### Directions
[1] In the Brookstone notes announcement, transcribe the passage that begins at the words "MERRIMACK, N.H., Oct." and stops after the words "October 1, 2010).".
[2] Answer these from the Brookstone notes announcement:
(a) What interest rate do the Second Lien Senior Secured Notes due 2012 carry?
(b) What minimum share of the notes' principal amount did the waived tender condition require?
(c) Until what time and date has Brookstone now extended its Amended Offer?
[3] Take the Brookstone notes announcement further, writing on from its last sentence.

### Extract to read
━━━━

MERRIMACK, N.H., Oct. 6 /PRNewswire/ -- Brookstone Company Inc. has agreed to purchase all of its 12% Second Lien Senior Secured Notes due 2012 that have been or are validly tendered in response to Brookstone's Amended Offer to Purchase or Exchange and Consent Solicitation and Brookstone has waived all conditions to its obligation to acquire the 2012 Notes that are validly tendered before the Amended Offer expires, including the condition that at least 95% in principal amount of the 2012 Notes be validly tendered and not withdrawn (which Brookstone waived with the consent of holders of more than 66 2/3% of the 2012 Notes that were tendered by 5:00 New York City time on October 1, 2010).
The time to elect to receive cash was to expire at 5:00 New York City time on October 1, 2010 and the Amended Offer was scheduled to expire in its entirety at 5:00 New York City time on October 18, 2010. However, Brookstone has now extended its Amended Offer until 5:00 p.m. New York City time on October 21, 2010, and will permit holders to elect to receive cash (subject to proration) until that time.

━━━━

### Data extract

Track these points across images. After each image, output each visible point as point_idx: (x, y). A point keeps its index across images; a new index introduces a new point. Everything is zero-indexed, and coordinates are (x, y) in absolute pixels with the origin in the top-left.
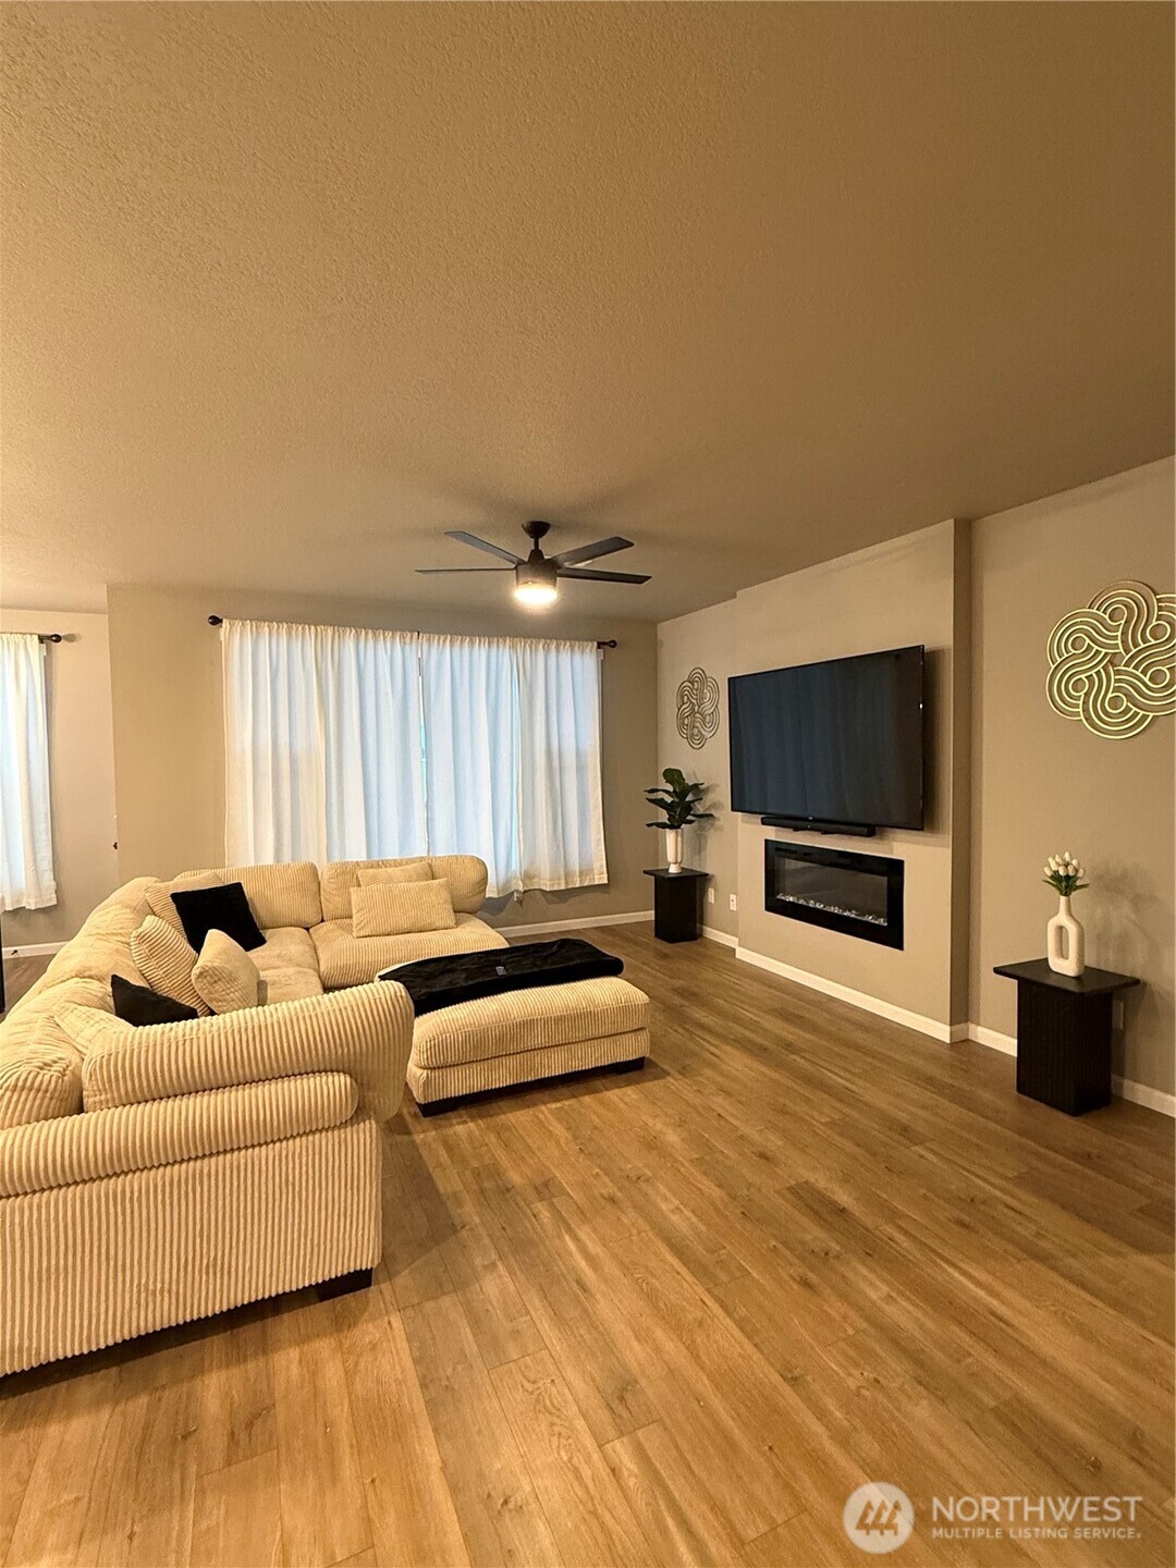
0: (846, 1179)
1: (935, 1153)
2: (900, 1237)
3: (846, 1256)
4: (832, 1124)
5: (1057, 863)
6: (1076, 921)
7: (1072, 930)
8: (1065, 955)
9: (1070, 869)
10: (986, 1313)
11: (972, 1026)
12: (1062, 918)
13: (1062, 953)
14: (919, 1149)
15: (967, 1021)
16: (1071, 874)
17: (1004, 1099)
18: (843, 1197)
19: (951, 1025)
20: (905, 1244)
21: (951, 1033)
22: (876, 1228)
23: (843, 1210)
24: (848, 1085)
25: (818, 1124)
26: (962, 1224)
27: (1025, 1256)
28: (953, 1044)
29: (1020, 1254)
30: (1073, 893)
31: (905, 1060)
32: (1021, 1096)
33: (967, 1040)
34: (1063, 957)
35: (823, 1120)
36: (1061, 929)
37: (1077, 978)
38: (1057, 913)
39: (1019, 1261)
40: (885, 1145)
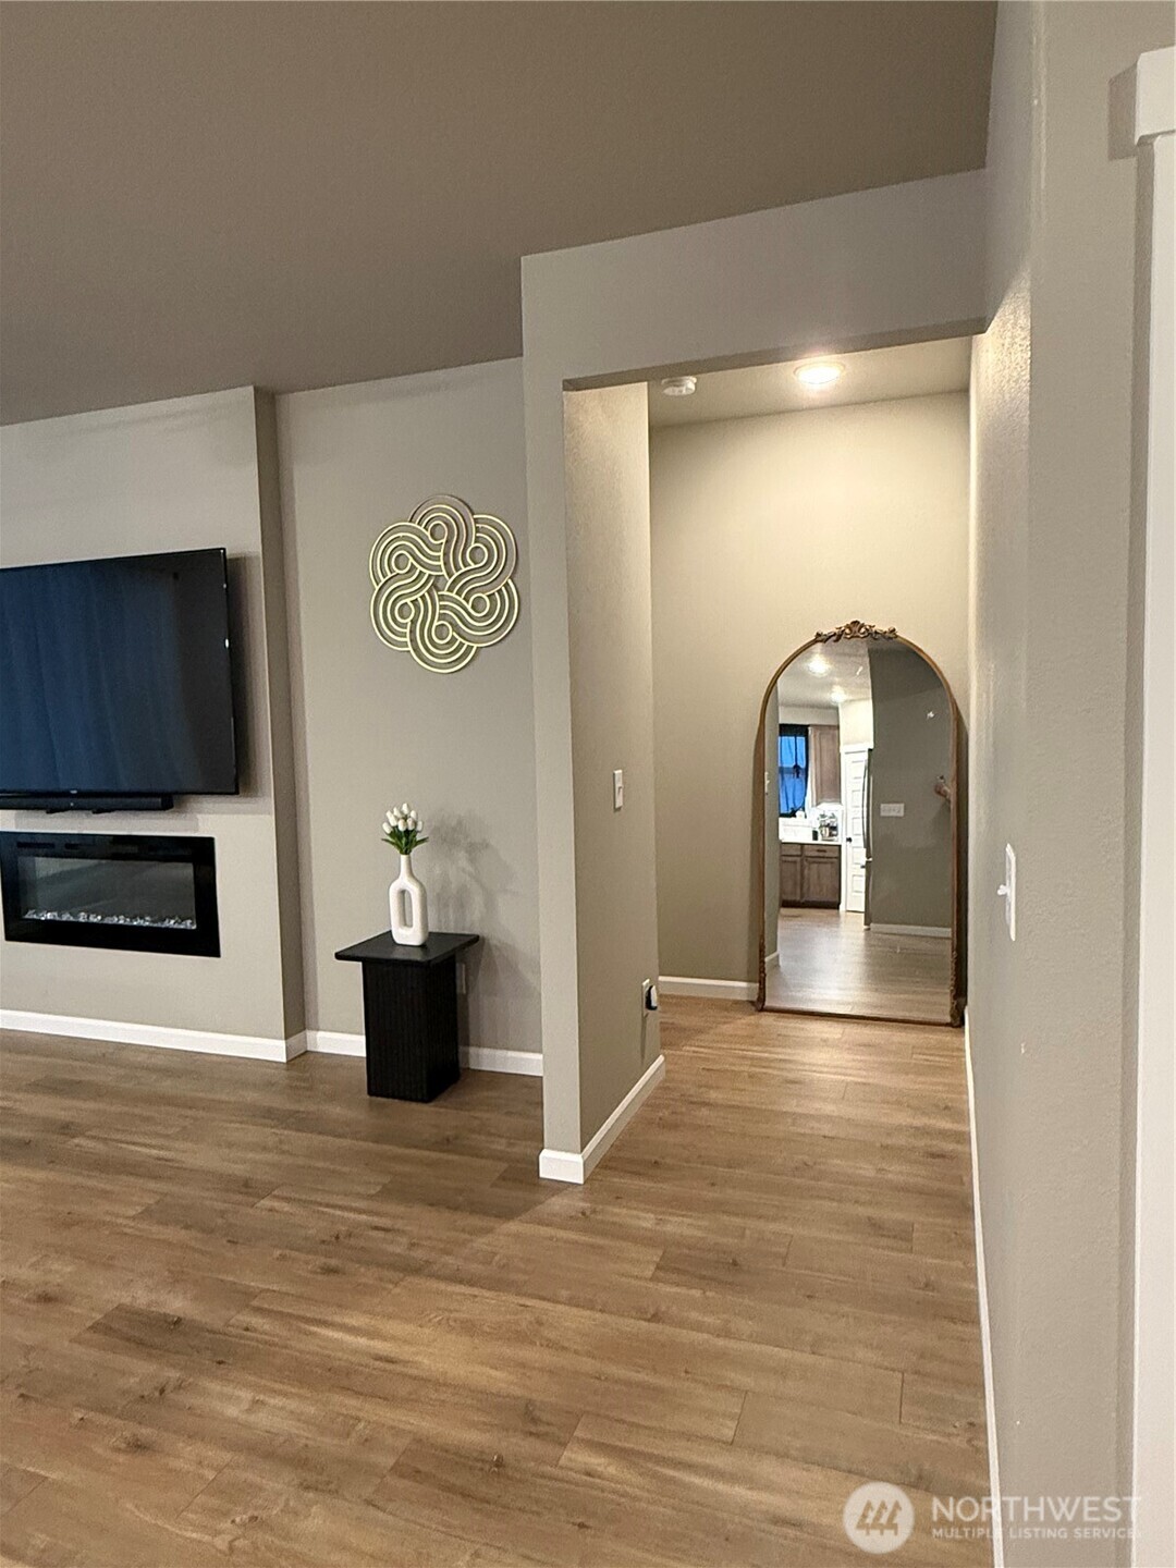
0: (176, 1279)
1: (287, 1200)
2: (257, 1321)
3: (191, 1380)
4: (147, 1213)
5: (396, 817)
6: (417, 881)
7: (414, 892)
8: (408, 923)
9: (410, 822)
10: (372, 1362)
11: (310, 1034)
12: (404, 881)
13: (405, 921)
14: (266, 1203)
15: (304, 1029)
16: (411, 828)
17: (354, 1109)
18: (177, 1304)
19: (287, 1038)
20: (266, 1327)
21: (287, 1048)
22: (227, 1325)
23: (178, 1322)
24: (162, 1153)
25: (125, 1222)
26: (329, 1271)
27: (401, 1275)
28: (288, 1062)
29: (396, 1275)
30: (414, 850)
31: (233, 1099)
32: (374, 1098)
33: (307, 1052)
34: (405, 925)
35: (132, 1212)
36: (403, 892)
37: (423, 946)
38: (397, 877)
39: (396, 1284)
40: (222, 1213)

━━━━

### Answers
[1]
MERRIMACK, N.H., Oct. 6 /PRNewswire/ -- Brookstone Company Inc. has agreed to purchase all of its 12% Second Lien Senior Secured Notes due 2012 that have been or are validly tendered in response to Brookstone's Amended Offer to Purchase or Exchange and Consent Solicitation and Brookstone has waived all conditions to its obligation to acquire the 2012 Notes that are validly tendered before the Amended Offer expires, including the condition that at least 95% in principal amount of the 2012 Notes be validly tendered and not withdrawn (which Brookstone waived with the consent of holders of more than 66 2/3% of the 2012 Notes that were tendered by 5:00 New York City time on October 1, 2010).

[2]
(a) 12%
(b) At least 95% in principal amount
(c) 5:00 p.m. New York City time on October 21, 2010

[3]
Tenders of 2012 Notes included consents to amend the Indenture that governs the 12% Notes to eliminate all the covenants other than those requiring payment of principal and interest on the 2012 Notes when it is due, to eliminate all the Events of Default other than those relating to failure to pay principal and interest on the 2012 Notes when it is due, and to release the collateral for the 2012 Notes. Because those consents have been received from holders of more than 66 2/3% of the outstanding 2012 Notes and Brookstone has agreed to acquire all the 2012 Notes that are validly tendered and have not been withdrawn, Brookstone expects within the next day or two to execute a Supplemental Indenture effecting the amendments to the Indenture. Those amendments will become operative when Brookstone delivers the cash and new notes that are the consideration for the tendered Old Notes, which will happen shortly after the Amended Offer expires on October 21, 2010 (unless it is extended).
When the collateral for the 2012 Notes, which is a second lien on substantially all the assets of Brookstone and its subsidiaries, is released, it will become collateral for the at least $120.4 million of 2014 Notes that will be issued as the major part of the consideration for the tendered 2012 Notes. The 2012 Notes will thereafter no longer be secured.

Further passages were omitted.